→ **Data in this exercise**
········
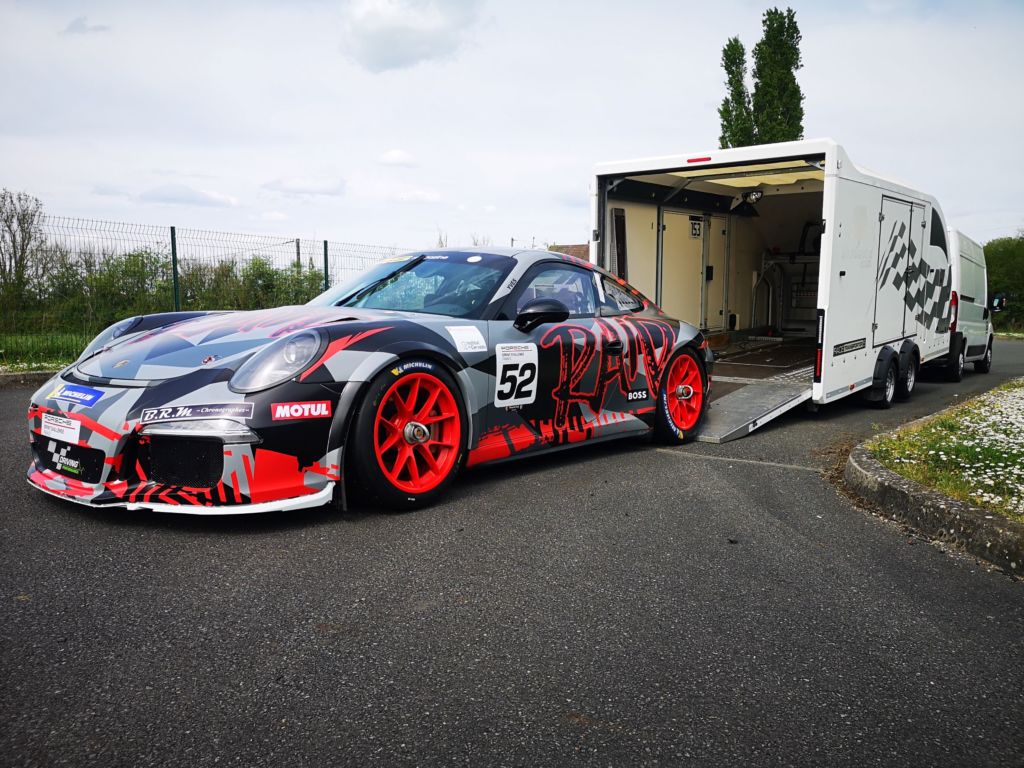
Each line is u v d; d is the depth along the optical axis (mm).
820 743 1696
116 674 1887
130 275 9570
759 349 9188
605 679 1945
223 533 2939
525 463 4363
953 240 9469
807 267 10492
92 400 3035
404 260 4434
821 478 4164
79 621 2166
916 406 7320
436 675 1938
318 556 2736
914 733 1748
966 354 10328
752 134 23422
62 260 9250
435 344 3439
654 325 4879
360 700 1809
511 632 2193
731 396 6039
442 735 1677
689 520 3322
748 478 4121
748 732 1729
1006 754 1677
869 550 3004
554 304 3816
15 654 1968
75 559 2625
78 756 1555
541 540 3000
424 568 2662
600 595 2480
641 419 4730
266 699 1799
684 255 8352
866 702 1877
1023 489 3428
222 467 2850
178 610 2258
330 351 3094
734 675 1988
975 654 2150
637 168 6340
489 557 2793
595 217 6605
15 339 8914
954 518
········
→ **Exercise goal**
Return the lines of the data above in full and exactly, with no pictures.

→ **Your solution**
Each line is u v d; d is the depth along the optical axis (mm).
820 743 1696
116 674 1887
130 275 9570
759 349 9188
605 679 1945
223 533 2939
525 463 4363
953 240 9469
807 267 10492
92 400 3035
404 260 4434
821 478 4164
79 621 2166
916 406 7320
436 675 1938
318 556 2736
914 733 1748
966 354 10328
752 134 23422
62 260 9250
435 344 3439
654 325 4879
360 700 1809
511 632 2193
731 396 6039
442 735 1677
689 520 3322
748 478 4121
748 732 1729
1006 754 1677
869 550 3004
554 304 3816
15 654 1968
75 559 2625
78 756 1555
541 540 3000
424 568 2662
600 595 2480
641 419 4730
266 699 1799
684 255 8352
866 702 1877
1023 489 3428
222 467 2850
178 610 2258
330 351 3094
734 675 1988
975 654 2150
637 168 6340
489 557 2793
595 217 6605
15 339 8914
954 518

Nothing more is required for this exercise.